#### YOUR ASSIGNMENT:
Copy out the lines below that hold the word "input".

#### SUPPLIED DATA:
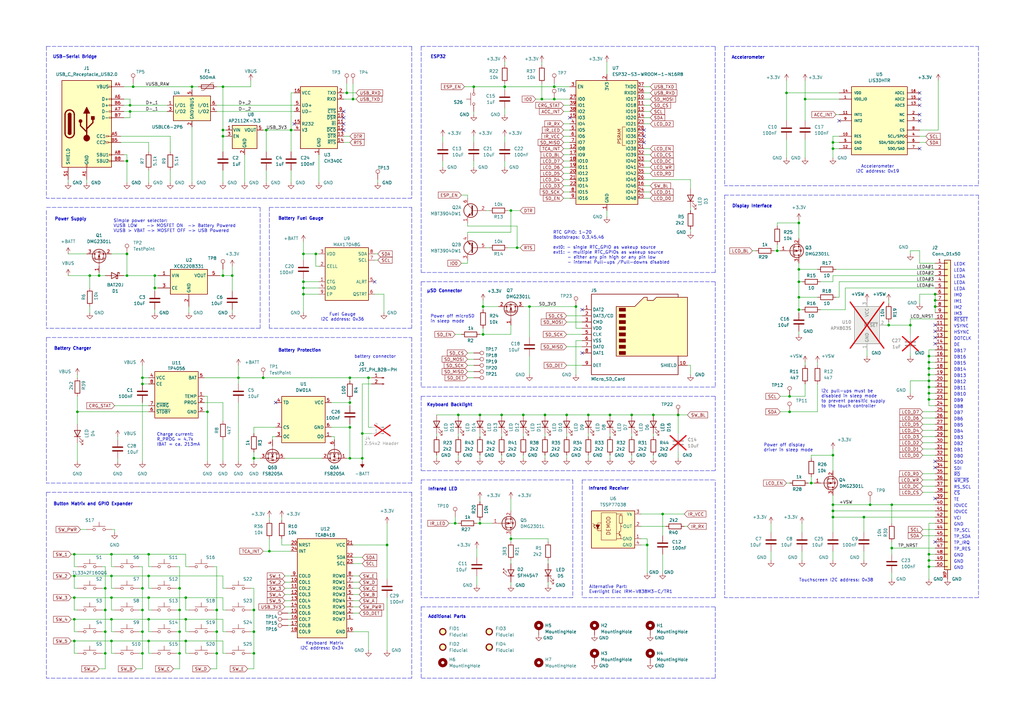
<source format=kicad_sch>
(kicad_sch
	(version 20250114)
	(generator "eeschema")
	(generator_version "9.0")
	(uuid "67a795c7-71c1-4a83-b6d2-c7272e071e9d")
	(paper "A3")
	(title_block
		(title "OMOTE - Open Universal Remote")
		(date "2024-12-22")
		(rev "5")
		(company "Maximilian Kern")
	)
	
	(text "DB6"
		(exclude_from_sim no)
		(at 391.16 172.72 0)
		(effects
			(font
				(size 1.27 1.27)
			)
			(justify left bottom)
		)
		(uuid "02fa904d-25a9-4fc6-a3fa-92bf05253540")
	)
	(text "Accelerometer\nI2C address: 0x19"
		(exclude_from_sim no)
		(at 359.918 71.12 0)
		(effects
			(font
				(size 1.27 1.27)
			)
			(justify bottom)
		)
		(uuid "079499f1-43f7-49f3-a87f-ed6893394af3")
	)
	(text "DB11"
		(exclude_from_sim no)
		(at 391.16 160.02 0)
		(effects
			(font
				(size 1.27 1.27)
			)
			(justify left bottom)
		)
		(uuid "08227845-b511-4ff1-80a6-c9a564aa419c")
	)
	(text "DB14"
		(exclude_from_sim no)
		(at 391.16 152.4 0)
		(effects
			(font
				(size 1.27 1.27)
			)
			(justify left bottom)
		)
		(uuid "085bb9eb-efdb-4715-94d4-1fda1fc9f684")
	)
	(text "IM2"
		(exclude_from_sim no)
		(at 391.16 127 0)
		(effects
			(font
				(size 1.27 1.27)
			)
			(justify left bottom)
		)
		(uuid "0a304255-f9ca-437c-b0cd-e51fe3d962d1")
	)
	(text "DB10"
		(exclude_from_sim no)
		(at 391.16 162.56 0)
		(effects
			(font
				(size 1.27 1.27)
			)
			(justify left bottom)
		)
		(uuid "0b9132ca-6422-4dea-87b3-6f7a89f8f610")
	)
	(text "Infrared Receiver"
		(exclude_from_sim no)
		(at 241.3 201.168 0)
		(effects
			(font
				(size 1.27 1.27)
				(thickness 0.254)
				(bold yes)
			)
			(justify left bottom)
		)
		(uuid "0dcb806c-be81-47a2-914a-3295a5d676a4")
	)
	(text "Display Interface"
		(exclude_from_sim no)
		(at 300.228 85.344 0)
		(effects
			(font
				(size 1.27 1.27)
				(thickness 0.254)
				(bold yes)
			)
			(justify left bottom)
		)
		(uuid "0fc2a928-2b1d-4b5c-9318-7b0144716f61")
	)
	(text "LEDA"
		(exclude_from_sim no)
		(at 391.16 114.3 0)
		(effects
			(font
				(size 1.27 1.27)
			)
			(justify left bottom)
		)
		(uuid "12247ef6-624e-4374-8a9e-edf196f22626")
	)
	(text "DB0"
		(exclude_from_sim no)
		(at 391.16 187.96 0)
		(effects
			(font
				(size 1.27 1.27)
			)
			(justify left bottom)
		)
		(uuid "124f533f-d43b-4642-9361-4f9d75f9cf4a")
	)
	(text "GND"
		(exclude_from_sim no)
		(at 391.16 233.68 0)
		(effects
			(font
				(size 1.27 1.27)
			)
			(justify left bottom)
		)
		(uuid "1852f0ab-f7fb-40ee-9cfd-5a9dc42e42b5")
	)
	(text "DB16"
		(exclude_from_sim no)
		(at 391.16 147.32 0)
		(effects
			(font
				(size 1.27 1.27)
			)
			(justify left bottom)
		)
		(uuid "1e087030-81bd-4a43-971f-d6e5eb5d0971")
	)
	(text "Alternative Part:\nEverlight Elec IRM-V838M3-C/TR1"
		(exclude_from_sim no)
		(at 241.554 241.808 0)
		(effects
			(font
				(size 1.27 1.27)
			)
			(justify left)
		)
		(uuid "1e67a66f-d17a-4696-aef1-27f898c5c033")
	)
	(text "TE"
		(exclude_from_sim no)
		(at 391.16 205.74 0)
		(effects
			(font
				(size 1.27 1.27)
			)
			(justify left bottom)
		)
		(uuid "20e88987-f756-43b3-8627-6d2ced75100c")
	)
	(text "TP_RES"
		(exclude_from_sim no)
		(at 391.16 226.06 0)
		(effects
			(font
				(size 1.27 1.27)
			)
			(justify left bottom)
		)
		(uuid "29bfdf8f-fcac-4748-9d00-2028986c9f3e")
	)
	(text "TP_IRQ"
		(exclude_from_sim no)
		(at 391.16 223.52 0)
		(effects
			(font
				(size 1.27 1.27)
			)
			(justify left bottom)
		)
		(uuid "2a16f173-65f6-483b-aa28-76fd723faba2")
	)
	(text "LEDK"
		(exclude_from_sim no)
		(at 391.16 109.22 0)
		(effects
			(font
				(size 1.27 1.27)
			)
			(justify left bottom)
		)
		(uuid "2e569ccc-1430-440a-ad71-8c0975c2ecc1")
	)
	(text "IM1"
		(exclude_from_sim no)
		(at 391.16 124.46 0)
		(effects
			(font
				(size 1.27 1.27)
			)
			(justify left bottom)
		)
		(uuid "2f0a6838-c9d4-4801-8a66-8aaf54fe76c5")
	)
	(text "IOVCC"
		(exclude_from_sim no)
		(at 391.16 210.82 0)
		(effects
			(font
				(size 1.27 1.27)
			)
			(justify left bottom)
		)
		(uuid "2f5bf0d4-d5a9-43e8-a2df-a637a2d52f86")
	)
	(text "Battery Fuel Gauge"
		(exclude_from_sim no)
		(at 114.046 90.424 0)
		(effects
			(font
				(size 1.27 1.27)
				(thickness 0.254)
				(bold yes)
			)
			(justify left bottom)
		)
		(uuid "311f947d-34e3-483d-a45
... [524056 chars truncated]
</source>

...

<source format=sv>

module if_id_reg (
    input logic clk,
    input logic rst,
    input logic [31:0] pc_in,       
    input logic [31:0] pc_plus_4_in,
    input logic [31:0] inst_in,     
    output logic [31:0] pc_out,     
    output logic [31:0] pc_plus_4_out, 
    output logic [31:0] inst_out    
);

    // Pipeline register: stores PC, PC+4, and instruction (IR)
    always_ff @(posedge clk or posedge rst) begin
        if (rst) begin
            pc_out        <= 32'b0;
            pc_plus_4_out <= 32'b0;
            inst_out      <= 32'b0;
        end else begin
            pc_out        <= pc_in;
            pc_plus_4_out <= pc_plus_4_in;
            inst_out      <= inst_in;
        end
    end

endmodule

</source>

#### TASK RESPONSE:
    input logic clk,
    input logic rst,
    input logic [31:0] pc_in,       
    input logic [31:0] pc_plus_4_in,
    input logic [31:0] inst_in,     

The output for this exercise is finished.